Imbuing the history of southern culture with spiritual shape and direction, Wilson’s attunement to the force of Christian redemption courses through his writing. With insight that never shies from the burdens of southern history, Wilson finds goodness nurtured in response to evil in ways that make the South the heartland of a larger story of American redemption. With a writer’s gift for evoking the sensuality of southern culture—from mockingbirds and magnolias to enervating heat and physical cruelty—Wilson embraces the spiritual materialism of southern culture as something apart from the colder materialism of empirical investigation. Inquiry into the political and economic interests served by cultural Christianity rarely intrudes.

A concluding autobiographical essay rounds out the volume, making everything personal. Wilson describes his own path from the naiveté of childhood fundamentalism through intellectual freedom and academic achievement to Episcopalian devotion and marital reconciliation.

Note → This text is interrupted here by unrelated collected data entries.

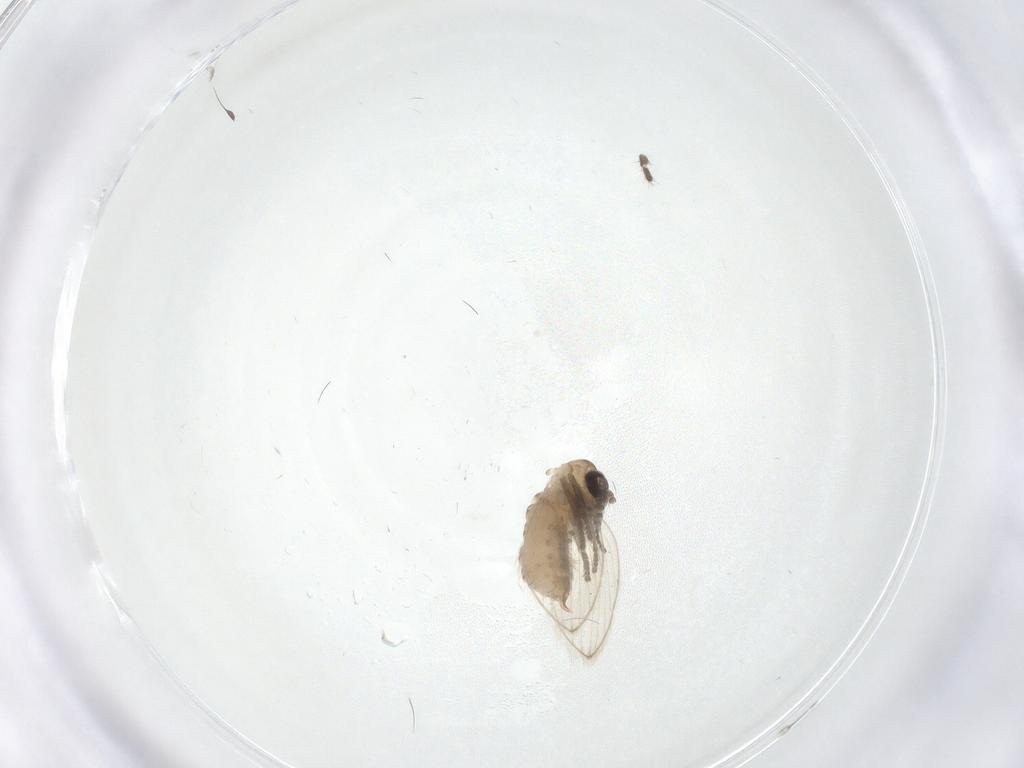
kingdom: Animalia
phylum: Arthropoda
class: Insecta
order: Diptera
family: Psychodidae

The confessional self-offering, combined with the intellectual achievement these essays represent, would make any reviewer who called for a colder judgment of southern culture seem churlish. But there is a need for studies of southern culture that are not theologically driven, and Wilson’s work lays its own burden on historians who attempt to meet that need. The grace with which Wilson envelops southern culture has an insulating effect, leaving anyone interested in sharper scrutiny with a taint of Yankee vulgarity.